**Stored data**
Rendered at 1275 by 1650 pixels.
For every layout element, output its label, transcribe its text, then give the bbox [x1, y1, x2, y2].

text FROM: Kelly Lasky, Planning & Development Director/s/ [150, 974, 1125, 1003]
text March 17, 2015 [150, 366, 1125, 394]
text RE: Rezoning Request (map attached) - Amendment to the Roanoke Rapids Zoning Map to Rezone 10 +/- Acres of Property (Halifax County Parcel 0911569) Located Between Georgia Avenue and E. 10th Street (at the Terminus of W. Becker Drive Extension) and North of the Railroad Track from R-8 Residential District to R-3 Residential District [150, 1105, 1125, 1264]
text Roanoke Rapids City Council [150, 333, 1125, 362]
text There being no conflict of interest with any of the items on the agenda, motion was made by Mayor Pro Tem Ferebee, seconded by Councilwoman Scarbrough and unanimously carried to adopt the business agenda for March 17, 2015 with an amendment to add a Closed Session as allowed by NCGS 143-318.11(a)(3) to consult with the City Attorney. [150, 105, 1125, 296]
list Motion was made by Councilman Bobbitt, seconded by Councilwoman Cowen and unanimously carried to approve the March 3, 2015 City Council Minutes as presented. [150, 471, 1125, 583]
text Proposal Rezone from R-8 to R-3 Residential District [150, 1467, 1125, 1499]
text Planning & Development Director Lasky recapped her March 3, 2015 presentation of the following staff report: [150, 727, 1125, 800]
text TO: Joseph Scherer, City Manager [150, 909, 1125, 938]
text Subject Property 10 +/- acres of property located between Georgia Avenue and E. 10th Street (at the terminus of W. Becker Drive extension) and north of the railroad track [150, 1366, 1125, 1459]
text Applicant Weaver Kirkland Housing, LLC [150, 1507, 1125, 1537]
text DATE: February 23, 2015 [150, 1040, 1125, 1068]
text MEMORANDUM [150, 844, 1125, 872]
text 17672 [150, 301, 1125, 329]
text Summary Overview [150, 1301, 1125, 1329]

**How to complete this task**
Your response should consist of the data above, duplicated exactly.

**Answer for this exercise**
Rendered at 1275 by 1650 pixels.
For every layout element, output its label, transcribe its text, then give the bbox [x1, y1, x2, y2].

text FROM: Kelly Lasky, Planning & Development Director/s/ [150, 974, 1125, 1003]
text March 17, 2015 [150, 366, 1125, 394]
text RE: Rezoning Request (map attached) - Amendment to the Roanoke Rapids Zoning Map to Rezone 10 +/- Acres of Property (Halifax County Parcel 0911569) Located Between Georgia Avenue and E. 10th Street (at the Terminus of W. Becker Drive Extension) and North of the Railroad Track from R-8 Residential District to R-3 Residential District [150, 1105, 1125, 1264]
text Roanoke Rapids City Council [150, 333, 1125, 362]
text There being no conflict of interest with any of the items on the agenda, motion was made by Mayor Pro Tem Ferebee, seconded by Councilwoman Scarbrough and unanimously carried to adopt the business agenda for March 17, 2015 with an amendment to add a Closed Session as allowed by NCGS 143-318.11(a)(3) to consult with the City Attorney. [150, 105, 1125, 296]
list Motion was made by Councilman Bobbitt, seconded by Councilwoman Cowen and unanimously carried to approve the March 3, 2015 City Council Minutes as presented. [150, 471, 1125, 583]
text Proposal Rezone from R-8 to R-3 Residential District [150, 1467, 1125, 1499]
text Planning & Development Director Lasky recapped her March 3, 2015 presentation of the following staff report: [150, 727, 1125, 800]
text TO: Joseph Scherer, City Manager [150, 909, 1125, 938]
text Subject Property 10 +/- acres of property located between Georgia Avenue and E. 10th Street (at the terminus of W. Becker Drive extension) and north of the railroad track [150, 1366, 1125, 1459]
text Applicant Weaver Kirkland Housing, LLC [150, 1507, 1125, 1537]
text DATE: February 23, 2015 [150, 1040, 1125, 1068]
text MEMORANDUM [150, 844, 1125, 872]
text 17672 [150, 301, 1125, 329]
text Summary Overview [150, 1301, 1125, 1329]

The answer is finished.